When is an antenna not an antenna? When it’s the ClearStream VIEW Amplified UHF/VHF Indoor TV Antenna, is the answer. We all know what to expect when looking at an over-the-air antenna (OTA), right? If it’s indoors it’s most likely rectangular and has a flat appearance and is found attached to the wall near the TV. But that’s not what you get here, because the designers decided to go a different route.
Now let’s get the basics out of the way first. The VIEW is designed to connect to a TV’s “TV” input via a 15 foot cable. After having placed the antenna on the wall and done the connection, you go into the TV menu that cycles through the various digital TV channels that can now be picked up. These are free channels because they’re coming from broadcast towers sending high-definition TV pictures and surround sound (in many cases).
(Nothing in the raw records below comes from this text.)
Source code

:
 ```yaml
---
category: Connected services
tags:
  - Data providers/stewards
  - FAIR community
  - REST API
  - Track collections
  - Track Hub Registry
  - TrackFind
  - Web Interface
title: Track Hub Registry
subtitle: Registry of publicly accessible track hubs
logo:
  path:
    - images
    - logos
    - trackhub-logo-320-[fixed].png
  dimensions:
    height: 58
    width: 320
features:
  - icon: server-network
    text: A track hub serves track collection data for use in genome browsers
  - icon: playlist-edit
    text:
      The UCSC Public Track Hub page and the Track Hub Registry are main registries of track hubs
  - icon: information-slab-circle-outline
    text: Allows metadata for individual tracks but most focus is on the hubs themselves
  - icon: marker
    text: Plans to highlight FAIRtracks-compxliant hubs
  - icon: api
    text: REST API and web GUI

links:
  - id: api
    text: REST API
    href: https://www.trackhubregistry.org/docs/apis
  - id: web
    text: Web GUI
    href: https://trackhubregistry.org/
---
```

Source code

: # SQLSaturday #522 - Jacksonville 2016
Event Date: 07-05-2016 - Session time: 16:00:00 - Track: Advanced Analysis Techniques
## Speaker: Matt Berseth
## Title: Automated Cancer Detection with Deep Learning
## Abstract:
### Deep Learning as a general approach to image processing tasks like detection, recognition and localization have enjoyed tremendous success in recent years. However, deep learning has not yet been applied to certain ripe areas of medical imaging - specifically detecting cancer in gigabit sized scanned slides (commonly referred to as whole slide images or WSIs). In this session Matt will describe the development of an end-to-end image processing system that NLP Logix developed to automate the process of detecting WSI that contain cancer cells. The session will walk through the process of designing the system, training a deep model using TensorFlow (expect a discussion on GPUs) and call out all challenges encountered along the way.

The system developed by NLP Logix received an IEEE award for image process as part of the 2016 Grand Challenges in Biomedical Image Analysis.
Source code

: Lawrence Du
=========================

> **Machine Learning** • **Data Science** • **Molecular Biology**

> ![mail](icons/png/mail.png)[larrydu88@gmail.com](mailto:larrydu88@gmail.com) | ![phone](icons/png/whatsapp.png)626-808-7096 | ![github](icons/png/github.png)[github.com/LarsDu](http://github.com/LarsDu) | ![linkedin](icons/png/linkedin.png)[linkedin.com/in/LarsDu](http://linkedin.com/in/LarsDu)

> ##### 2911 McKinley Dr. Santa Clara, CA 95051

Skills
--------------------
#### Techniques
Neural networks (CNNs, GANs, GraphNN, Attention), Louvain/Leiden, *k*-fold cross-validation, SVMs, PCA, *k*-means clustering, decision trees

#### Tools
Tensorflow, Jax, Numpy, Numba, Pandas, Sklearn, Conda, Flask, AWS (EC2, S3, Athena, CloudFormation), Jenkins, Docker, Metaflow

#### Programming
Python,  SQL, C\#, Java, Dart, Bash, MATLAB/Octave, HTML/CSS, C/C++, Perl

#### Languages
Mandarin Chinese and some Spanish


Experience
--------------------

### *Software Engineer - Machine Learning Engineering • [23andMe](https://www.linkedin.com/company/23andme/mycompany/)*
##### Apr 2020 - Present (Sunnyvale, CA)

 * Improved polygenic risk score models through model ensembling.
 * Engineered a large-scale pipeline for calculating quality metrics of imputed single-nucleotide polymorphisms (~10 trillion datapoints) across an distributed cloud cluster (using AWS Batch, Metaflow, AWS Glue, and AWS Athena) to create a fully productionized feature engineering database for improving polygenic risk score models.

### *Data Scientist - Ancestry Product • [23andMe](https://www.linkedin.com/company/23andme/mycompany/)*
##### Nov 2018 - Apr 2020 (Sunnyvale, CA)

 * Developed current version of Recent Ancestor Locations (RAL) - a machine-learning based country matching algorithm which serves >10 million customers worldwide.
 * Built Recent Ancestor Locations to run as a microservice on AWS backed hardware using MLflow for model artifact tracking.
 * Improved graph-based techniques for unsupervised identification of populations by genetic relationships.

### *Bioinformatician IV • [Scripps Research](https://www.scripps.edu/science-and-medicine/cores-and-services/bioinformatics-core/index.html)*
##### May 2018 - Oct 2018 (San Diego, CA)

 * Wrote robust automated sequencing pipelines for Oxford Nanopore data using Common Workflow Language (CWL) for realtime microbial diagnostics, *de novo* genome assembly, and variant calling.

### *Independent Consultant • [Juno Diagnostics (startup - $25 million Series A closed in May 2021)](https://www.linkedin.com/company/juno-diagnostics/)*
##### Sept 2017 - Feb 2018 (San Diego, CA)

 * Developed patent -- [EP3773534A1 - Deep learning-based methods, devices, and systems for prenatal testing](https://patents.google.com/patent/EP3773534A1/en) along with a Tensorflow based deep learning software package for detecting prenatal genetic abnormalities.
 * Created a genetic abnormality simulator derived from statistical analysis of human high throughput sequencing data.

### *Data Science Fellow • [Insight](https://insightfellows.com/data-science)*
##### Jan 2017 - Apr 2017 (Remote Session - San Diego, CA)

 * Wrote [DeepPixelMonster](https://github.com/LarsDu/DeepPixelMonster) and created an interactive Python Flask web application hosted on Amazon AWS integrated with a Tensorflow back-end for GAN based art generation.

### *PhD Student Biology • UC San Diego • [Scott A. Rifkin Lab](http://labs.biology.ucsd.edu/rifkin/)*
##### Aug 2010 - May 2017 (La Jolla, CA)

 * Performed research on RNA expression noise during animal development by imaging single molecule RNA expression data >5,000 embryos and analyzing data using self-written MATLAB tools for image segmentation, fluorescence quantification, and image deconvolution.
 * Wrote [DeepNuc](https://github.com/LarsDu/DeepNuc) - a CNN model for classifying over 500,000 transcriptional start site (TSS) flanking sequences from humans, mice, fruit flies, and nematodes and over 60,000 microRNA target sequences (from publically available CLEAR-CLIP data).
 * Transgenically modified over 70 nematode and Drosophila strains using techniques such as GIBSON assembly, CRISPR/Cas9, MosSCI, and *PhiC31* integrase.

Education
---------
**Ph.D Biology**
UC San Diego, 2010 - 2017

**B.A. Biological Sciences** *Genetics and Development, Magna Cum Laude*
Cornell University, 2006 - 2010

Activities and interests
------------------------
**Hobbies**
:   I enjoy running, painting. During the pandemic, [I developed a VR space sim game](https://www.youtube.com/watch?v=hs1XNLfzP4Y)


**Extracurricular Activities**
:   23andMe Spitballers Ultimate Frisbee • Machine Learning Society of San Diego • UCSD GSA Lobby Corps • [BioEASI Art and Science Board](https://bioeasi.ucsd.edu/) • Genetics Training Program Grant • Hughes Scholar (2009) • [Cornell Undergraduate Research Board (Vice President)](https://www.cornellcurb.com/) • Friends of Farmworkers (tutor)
No cable channels, obviously, but also no monthly $$ cost. Once the cycling is finished, you go to a TV channel and start watching.
So that pretty much describes what these OTA antennas can do, but doesn’t say much about how they look. That’s where the VIEW is different: it’s a wall frame with photos for all practical purposes. So you’re (not really) hanging one of those collage-type picture frames on the wall, not an antenna. It sure looks like a picture frame, what with a white matt on the back, glass in the front whose 14.25” x 18.25” size accommodates 9 photos — 4 3.5” in x 5.0”, 2 3.5” x 4”, 2 3.5” in x 3.5” and one 3.5” in x 5.5”. The back of this “photo frame” is easy to open for inserting/changing pictures and has a keyhole slot for simple horizontal wall placement. The shape and black finish of the VIEW screams “here’s some photos to look at,” but you know better.
The ClearStream VIEW Amplified UHF/VHF Indoor TV Antenna has a 50+ mile range to get you those TV channels and includes a wide beam angle to pull in the signal, be they UHF or Hi-VHF frequencies. The multi-directional design means it doesn’t have to be “aimed” at those broadcast towers either. A USB signal amplifier is included (being part of the connection between antenna and TV) and gets power via the USB port on the TV’s back. Or through the included USB wall adapter.
Now all you are paying for is the one-time cost of getting it, which has a retail of $69.99. So for those who want to “cut the cord” without giving up on television, yet cringe at the thought of having an antenna stuck on the wall spoiling the decor, this changes everything. And for the better.